No es cierto que los grupos paramilitares como prolongación del poder político de los militares (Huntingon dixi) hayan desaparecido de la estructura global de dominación de la élite oligárquica imperante en el Estado nacional y regional. Esos conglomerados criminales han sido rediseñados por sus artífices en las Fuerzas Armadas. Son maquinas de muerte imprescindibles del neoliberalismo y la imposición fascista.
Recientes informes de la Defensoría del Pueblo () y de la Fiscalía () registran una proliferación viral de nuevas organizaciones paramilitares y neo (L. Valencia dixi), a las que se ha reconceptualizado maliciosamente como Bandas Criminales/Bacrim. Bacrim es un nombre que igual designa esa realidad de bandas paracas asesinas organizadas por las oligarquías locales y nacionales de manera conjunta con los aparatos armados oficiales.
Es lo que explica que el asunto sea uno de los principales temas a tratar en las próximas rondas de dialogo entre el Gobierno y las Farc en la Mesa de La Habana a propósito del indicado como “fin del conflicto”.
Mas ahora que esta en curso un cese al fuego y de hostilidades indefinido ordenado por las Farc y en que los paras andan como Pedro por su casa en la Costa Caribe, en Norte de Santander, en el Meta, en Caquetá, en Nariño, en Antioquia, en el Eje Cafetero y el Magdalena Medio.
En el Acuerdo especial de La Habana para la superación de la guerra está escrito que: En el marco de lo establecido en el Punto 5 (víctimas) de este acuerdo se esclarecerá, entre otros, el fenómeno del paramilitarismo.
En forma paralela el Gobierno Nacional intensificará el combate para acabar con las organizaciones criminales (Bacrim) y sus redes de apoyo, incluyendo la lucha contra la corrupción y la impunidad, en particular contra cualquier organización responsable de homicidios y masacre; que atente contra defensores de derechos humanos, movimientos sociales o movimientos políticos.
Parte de los acuerdos debe ser el examen a fondo de la denominada doctrina de la seguridad nacional que sirve de plataforma conceptual y cultural en la formación de los integrantes de las Fuerzas Armadas (Ver Romaña en – ).

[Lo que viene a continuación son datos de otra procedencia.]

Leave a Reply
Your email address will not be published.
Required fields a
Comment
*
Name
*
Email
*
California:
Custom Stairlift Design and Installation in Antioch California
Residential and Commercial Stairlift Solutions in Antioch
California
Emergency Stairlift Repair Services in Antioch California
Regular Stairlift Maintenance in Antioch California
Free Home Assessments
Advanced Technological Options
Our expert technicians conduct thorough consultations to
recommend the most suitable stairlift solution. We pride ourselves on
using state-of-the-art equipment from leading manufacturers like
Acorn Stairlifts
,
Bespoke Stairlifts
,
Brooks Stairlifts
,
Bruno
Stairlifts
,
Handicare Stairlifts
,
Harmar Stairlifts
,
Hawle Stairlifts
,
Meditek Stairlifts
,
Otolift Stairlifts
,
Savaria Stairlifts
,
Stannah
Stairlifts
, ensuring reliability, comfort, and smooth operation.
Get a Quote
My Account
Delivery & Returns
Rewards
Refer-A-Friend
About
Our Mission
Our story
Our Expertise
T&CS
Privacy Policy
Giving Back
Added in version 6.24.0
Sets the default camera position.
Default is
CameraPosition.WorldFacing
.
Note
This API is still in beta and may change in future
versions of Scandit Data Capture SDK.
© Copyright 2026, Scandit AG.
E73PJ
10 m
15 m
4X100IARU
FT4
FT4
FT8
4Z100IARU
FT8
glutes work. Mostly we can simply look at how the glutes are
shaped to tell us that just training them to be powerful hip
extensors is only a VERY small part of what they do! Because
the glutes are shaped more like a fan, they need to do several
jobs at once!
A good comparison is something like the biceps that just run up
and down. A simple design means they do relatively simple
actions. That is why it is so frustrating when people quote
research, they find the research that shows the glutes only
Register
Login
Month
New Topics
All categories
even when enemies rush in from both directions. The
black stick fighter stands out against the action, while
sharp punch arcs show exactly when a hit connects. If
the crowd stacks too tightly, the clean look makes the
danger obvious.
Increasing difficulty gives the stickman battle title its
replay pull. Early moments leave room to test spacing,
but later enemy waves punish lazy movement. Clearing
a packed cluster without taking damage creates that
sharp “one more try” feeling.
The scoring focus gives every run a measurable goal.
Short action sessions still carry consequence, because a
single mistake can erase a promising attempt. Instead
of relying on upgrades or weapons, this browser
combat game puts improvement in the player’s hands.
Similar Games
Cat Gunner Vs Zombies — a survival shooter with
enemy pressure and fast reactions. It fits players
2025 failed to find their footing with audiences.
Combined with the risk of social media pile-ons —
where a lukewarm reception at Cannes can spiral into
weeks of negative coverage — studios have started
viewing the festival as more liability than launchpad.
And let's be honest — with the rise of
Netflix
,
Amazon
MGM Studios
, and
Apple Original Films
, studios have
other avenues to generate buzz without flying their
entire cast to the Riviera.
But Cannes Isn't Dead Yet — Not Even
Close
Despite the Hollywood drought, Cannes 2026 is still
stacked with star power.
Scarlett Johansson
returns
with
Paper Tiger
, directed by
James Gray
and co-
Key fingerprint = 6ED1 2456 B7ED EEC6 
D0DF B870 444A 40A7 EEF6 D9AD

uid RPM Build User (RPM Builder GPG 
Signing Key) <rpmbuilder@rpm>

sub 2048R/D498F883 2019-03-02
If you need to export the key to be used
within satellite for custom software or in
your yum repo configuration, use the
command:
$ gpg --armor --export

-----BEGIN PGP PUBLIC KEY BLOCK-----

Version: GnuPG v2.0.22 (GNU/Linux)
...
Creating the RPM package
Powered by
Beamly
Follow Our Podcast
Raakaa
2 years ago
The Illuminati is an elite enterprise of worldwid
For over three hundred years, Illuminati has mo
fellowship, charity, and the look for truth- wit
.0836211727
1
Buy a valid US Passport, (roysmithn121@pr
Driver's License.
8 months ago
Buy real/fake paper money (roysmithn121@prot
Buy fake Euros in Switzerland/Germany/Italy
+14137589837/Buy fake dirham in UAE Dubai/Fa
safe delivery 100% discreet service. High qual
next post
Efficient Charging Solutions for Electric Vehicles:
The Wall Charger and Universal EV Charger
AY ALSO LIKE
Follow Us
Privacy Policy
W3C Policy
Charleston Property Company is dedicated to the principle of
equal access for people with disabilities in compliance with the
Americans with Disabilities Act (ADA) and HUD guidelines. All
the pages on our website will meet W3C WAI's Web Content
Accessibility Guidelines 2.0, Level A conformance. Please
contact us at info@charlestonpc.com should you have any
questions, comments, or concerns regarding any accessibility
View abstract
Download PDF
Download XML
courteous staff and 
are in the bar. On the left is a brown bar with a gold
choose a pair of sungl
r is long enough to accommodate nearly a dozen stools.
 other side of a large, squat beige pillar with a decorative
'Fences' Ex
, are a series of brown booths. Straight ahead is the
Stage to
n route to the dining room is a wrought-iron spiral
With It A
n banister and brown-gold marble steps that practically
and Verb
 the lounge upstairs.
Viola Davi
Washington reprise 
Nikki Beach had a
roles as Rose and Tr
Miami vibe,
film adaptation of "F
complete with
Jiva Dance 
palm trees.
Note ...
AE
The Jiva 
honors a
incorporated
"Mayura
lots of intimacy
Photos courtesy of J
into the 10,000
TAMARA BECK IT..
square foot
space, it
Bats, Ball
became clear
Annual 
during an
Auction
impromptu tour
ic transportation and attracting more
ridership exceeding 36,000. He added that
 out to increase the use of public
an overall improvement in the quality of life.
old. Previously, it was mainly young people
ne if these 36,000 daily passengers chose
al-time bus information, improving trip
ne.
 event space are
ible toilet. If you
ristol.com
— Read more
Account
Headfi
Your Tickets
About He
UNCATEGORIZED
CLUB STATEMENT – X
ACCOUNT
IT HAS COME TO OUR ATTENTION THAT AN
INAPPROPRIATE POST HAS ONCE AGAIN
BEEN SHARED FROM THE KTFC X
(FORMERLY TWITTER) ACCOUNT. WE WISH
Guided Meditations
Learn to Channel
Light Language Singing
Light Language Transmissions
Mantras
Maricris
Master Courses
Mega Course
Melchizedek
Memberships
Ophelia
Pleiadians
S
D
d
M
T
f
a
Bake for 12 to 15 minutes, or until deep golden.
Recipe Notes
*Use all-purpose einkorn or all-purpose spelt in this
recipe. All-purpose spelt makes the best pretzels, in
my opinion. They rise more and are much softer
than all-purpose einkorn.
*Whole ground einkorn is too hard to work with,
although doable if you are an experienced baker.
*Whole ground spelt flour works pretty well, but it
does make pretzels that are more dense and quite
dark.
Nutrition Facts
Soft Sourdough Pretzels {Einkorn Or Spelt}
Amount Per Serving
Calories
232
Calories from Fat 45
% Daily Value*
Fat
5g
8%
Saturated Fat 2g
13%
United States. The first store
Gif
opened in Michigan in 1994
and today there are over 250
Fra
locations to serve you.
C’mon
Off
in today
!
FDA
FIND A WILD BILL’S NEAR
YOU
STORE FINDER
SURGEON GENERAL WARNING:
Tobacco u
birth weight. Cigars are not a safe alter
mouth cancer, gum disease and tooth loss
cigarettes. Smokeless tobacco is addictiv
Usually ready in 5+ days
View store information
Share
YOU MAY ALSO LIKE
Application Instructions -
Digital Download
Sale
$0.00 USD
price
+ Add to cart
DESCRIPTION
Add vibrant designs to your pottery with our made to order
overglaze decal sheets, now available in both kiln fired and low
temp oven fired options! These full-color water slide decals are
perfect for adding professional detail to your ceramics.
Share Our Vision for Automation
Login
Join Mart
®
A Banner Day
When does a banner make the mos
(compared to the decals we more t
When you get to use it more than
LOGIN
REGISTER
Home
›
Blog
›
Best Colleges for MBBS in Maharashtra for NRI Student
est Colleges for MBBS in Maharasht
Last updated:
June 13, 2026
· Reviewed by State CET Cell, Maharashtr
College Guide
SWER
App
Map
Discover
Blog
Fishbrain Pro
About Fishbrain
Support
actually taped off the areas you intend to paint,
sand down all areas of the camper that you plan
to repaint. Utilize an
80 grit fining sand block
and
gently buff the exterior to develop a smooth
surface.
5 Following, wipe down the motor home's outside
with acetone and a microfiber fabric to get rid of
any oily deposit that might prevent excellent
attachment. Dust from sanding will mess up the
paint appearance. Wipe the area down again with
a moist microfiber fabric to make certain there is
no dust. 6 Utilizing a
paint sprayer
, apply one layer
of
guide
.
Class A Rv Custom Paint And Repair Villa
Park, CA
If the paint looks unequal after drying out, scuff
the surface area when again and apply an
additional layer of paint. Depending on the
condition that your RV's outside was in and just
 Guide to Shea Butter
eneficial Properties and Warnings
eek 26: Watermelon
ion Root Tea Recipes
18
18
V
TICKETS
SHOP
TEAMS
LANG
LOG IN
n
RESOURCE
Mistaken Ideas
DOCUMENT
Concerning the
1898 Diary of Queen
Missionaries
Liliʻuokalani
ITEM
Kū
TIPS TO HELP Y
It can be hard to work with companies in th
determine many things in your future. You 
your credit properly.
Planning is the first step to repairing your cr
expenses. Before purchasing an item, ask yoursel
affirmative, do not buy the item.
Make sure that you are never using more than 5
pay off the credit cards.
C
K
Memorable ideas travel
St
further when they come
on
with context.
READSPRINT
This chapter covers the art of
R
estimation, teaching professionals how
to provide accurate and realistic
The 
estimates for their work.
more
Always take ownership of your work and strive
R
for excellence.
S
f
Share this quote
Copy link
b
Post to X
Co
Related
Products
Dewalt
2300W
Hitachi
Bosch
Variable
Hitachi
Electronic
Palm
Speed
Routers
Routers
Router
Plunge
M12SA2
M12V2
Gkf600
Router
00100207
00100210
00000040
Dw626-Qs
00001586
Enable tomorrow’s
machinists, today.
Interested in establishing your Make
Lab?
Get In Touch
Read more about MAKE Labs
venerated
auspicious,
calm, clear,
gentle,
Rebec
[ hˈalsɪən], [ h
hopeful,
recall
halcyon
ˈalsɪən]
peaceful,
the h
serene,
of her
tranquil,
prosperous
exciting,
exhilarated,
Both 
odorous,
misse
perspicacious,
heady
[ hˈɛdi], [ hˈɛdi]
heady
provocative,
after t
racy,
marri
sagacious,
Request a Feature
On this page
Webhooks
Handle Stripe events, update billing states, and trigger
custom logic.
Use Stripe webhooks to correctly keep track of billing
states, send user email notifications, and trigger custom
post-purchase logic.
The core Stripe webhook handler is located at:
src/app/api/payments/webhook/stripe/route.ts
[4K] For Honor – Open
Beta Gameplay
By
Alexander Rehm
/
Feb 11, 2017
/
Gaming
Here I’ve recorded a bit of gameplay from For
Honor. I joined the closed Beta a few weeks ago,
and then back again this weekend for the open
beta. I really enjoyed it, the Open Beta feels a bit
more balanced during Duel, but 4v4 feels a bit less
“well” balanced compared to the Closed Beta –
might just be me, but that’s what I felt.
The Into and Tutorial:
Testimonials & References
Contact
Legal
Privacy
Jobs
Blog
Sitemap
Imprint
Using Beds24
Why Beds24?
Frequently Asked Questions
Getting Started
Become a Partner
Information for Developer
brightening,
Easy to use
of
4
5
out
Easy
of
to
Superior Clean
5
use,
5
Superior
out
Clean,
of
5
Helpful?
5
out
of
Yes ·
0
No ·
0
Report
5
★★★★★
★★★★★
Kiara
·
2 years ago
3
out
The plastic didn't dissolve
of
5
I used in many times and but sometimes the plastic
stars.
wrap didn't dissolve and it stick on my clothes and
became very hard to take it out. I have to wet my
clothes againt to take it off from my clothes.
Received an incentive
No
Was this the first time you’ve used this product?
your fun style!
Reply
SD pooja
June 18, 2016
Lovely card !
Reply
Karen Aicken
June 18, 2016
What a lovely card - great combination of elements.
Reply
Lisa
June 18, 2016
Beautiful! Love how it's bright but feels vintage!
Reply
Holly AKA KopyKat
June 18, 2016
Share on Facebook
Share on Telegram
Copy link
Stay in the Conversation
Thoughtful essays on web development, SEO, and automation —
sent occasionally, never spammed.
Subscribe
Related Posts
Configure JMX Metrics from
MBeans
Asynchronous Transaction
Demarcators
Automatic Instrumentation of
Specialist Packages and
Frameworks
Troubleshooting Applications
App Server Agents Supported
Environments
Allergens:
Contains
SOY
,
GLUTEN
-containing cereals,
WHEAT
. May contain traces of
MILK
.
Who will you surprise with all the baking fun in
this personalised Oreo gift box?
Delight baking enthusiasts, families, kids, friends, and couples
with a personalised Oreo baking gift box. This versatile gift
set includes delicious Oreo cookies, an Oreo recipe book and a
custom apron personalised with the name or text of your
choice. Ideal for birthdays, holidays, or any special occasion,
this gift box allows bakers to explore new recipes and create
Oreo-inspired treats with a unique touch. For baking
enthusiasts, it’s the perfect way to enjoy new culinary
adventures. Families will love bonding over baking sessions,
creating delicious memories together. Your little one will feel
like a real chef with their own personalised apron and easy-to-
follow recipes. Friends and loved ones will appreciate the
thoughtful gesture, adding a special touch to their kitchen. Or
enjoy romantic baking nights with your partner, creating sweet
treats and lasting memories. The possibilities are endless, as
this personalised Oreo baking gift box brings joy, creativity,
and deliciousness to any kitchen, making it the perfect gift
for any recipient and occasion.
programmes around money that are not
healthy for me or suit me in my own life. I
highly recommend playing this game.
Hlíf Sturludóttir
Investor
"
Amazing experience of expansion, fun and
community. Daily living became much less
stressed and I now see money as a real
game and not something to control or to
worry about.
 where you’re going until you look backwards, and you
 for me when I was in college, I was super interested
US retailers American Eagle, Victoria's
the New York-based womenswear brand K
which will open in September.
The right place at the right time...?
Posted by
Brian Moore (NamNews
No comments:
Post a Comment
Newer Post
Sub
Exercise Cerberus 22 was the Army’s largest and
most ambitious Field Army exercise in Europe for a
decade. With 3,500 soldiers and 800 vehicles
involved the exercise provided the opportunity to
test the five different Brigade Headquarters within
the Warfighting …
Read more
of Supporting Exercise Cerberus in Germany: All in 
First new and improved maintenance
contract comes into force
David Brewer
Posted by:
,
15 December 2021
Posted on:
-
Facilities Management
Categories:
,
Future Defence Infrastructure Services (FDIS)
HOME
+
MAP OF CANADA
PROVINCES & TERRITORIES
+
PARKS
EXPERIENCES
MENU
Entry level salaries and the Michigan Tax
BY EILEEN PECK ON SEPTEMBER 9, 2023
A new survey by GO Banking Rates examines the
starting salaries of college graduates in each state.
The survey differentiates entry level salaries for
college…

Esa doctrina de contenido anticomunista y contrainsurgente, es una imposición gringa desde hace muchos años como parte de su dominación imperialista sobre el Estado. Las élites colombianas han sido sumisas y complacientes con ese control que ha tenido gravísimas consecuencias en nuestra sociedad, pues es la fuente de la violencia oficial contra los campesinos y el movimiento popular.
Nota. En Cúcuta y Norte de Santander, en estrecha coordinación con Ramiro Suárez Corzo, ex alcalde de la ciudad, quien paga una larga condena en La Picota de Bogotá por homicidio y conformación de grupos paramilitares, los Urabeños/Usugas están de rumba, han destinado 30 millones de dólares (60 mil millones de pesos) para sobornar políticos, diplomáticos, funcionarios, obispos y miembros de los aparatos armados oficiales, para de esa manera tener el control territorial de la región y la frontera. Ya son la fuerza criminal dominante mediante masacres y asesinatos sistemáticos, tendrán una amplia influencia en las elecciones municipales del próximo 25 de octubre. Mientras tanto el gobierno nacional y los jefes del oficialismo se hacen los de la vista gorda.